### Dataset excerpts
---
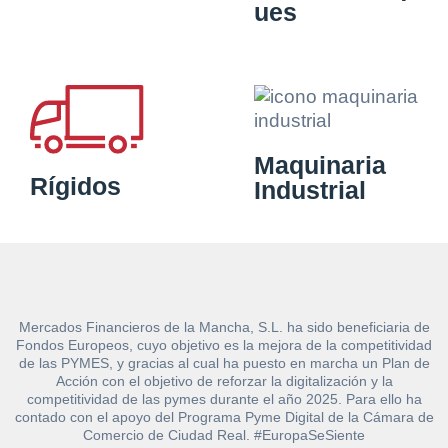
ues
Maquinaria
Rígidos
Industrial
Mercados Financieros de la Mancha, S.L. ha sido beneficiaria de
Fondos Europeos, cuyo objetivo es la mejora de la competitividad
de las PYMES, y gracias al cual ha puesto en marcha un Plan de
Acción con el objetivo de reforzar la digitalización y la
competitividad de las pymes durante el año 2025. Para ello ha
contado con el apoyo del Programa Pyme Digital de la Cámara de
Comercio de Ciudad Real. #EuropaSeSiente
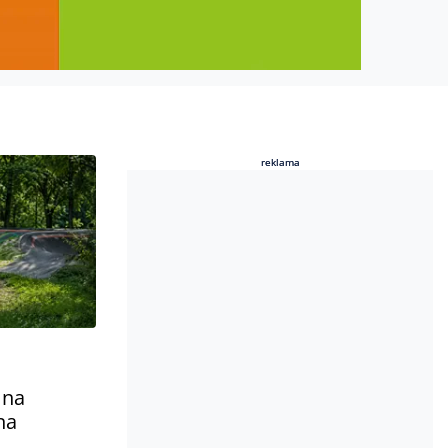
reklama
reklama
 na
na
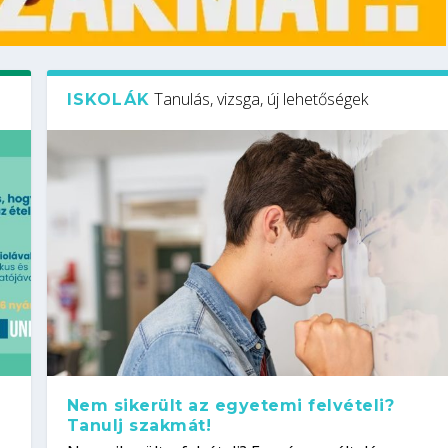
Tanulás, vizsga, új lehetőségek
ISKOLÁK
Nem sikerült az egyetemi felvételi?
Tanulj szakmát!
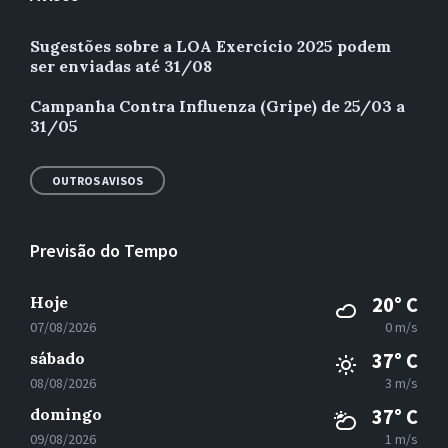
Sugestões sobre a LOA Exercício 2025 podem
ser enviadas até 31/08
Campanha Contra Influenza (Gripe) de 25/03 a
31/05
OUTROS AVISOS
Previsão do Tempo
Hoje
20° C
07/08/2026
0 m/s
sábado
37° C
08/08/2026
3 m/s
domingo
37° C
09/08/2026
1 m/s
---
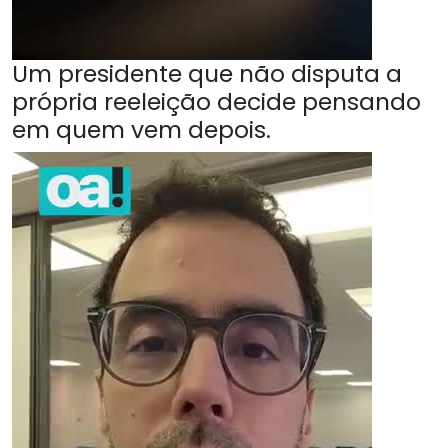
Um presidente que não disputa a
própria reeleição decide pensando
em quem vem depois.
---
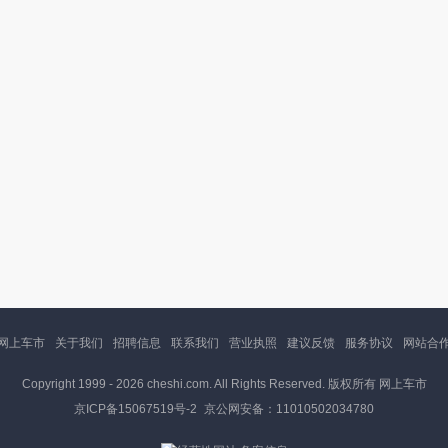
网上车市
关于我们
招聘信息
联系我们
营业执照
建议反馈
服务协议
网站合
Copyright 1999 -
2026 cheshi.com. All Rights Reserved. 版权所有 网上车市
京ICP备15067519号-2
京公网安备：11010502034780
---
### What you will do
The word "网上车市" appears in some of the lines above. Copy those lines.

### Answer space
网上车市
2026 cheshi.com. All Rights Reserved. 版权所有 网上车市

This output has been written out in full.